Inspired by a large window he salvaged from the street, Jerome Levin set out to build his children a playhouse in the backyard of his Roslyn Harbor, New York home. Not wanting to build something his kids would outgrow, he built a 125-square-foot, permitted studio with a sleeping loft that is part guesthouse, part fort and part garden retreat.
It took Levin a year and half working weekends to finish what he calls the “Metapod”. “Pod seems to suggest a small confined space, storage or living space,” he explains. “And meta means ‘beyond’, so it suggests something that’s turned toward the future, something that doesn’t really exist, some kind of a new concept, that’s what I meant by ‘Metapod’”.
His children use it for homework, play and slumber parties. The family use it for family dinners and movie nights. Levin uses it as an escape pod from a “bombastic” world: “just to try to be in harmony with nature. I love to interact with the birds, the wind, the sky, all these things you take for granted”.
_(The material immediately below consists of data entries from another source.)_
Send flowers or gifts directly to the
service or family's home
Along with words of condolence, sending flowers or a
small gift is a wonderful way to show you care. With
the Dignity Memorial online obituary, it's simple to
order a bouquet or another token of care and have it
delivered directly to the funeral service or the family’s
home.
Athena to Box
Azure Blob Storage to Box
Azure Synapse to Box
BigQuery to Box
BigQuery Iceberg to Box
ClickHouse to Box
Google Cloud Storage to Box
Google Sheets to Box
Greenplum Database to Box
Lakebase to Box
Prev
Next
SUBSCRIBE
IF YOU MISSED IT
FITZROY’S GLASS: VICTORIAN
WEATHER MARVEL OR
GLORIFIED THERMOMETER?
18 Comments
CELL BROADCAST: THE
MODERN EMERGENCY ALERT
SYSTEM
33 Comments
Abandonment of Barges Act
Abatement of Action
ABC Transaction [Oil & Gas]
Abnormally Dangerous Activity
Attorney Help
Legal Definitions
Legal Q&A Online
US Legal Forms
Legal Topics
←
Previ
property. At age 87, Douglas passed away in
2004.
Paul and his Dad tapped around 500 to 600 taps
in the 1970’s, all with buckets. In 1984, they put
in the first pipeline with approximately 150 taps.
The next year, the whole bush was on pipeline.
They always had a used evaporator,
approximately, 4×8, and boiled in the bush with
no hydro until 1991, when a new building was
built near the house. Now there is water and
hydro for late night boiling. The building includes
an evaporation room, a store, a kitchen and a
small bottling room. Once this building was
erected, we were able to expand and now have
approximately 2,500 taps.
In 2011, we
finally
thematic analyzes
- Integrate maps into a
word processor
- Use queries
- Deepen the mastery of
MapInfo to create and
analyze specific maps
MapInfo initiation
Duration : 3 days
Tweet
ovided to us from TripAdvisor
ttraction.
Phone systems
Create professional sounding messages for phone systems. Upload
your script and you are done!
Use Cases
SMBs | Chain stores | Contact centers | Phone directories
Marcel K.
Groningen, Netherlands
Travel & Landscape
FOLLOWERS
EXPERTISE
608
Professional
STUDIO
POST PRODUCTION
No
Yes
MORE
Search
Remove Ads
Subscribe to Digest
Levin sees the possibilities for his L-shaped design, arranged to maximize the 100-square-foot footprint while providing separation between spaces, beyond the backyard. “Ultimately this would really be great for college campuses, I can just envision student accommodations or entire villages like this where you have Metapods that are interlocked with one another, reverse footprint because it has an L shape, reversed and have communal spaces- kitchens and bathrooms- right in the middle that can be shared.”